Ahmed Sami Abdel Fattah
US President Donald Trump has announced the cancellation of waivers for some countries that had been allowed to import oil from Iran without being subjected to US sanctions. The countries include Turkey, China, India, Japan and South Korea.
The waivers had been granted under the pretext of providing the opportunity for these countries to find alternatives to Iranian oil, which they mainly rely on, as the sudden stop of Iranian oil could cause oil prices to rise sharply in international markets, which would generate a large return for oil-exporting countries, but at the same time it would cause the US budget to suffer huge losses because of increased government spending on oil imports.
Turkey has always boasted of its ability to withstand American attempts to stop its trade dealings with Iran.
After the signing of the nuclear agreement in 2015, Turkey openly boasted about the independence of its foreign policy and its ability to determine the future, before going on to accuse the West of being against them and Iran.
At the same time, Turkey has stressed that economic cooperation with Iran is imperative for stability in the Middle East.
After the US president announced his intention not to renew the waivers that expire on May 2, the Turkish foreign minister came out to declare again that this would have its own detrimental effect on the Middle East.
Although this statement clearly defends Iran’s right to export its oil products, it also reflects Turkey’s fear of what is coming.
Turkey has been importing oil from Iran because of Iran’s low prices. Iran has also neutralized its oil exports to Turkey over the political differences between the two countries regarding Syria, Iraq and other world regions.
But Turkey’s insistence would certainly expose it to harsh US sanctions, which Turkey cannot tolerate at the moment, especially with its economic crises and the decline of the lira against the dollar. Turkey is still trying to restore strong relations with the United States after the last crisis between them.

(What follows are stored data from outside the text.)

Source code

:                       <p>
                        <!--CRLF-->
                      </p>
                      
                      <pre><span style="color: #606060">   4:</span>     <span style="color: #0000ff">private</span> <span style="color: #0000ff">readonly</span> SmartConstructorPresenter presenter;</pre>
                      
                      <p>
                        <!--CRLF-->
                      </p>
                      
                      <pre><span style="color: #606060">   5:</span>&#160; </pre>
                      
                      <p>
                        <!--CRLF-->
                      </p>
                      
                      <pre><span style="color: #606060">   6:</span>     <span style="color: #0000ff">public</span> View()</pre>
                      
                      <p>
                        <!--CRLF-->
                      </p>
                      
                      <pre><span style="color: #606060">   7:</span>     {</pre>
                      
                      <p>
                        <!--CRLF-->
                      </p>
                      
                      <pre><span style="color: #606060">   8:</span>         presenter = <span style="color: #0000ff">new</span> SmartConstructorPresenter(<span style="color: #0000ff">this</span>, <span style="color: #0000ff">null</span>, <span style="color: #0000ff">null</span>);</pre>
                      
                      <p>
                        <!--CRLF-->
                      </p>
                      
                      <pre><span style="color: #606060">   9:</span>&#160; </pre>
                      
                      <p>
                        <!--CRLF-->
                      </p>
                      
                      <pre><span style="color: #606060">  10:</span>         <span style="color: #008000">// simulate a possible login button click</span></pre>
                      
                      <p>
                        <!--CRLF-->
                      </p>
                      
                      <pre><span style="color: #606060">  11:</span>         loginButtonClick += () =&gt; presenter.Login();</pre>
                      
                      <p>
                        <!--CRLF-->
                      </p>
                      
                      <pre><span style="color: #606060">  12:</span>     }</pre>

The second scenario, which is the most difficult for Turkey, is related to the search for a new source of oil.
Here we must point to the major oil-exporting countries: Saudi Arabia, Iraq, Russia and Venezuela.
If Turkey decides to move closer towards Russia, it will certainly increase Russia’s influence on Turkey’s foreign policy, which will anger the United States, as it will contribute significantly to the Russian economy, provide hard currency to the Russians, and contribute to the stability of Russian financial markets.
However, if it decides to move towards Saudi Arabia, then Turkey must replace its aggressive foreign policies with friendly ones and must move away from Iran. Saudi Arabia understands that Turkey was a means for Iran to manipulate and circumvent US sanctions, which means that the kingdom will use this opportunity to force Turkey to change its foreign policy.
The other alternative is Qatar, but there are no assurances that Qatar has the capacity to cover Turkish oil needs, especially since the country’s oil production is very limited compared its natural gas output.
As for Venezuela, it is also suffering from US sanctions on its oil sector in an aim to reduce its oil exports, which means that Turkey turning to Venezuela is possible, but it would also subject them to sanctions, especially since major international shipping companies avoid working in Venezuela due to fear of US sanctions.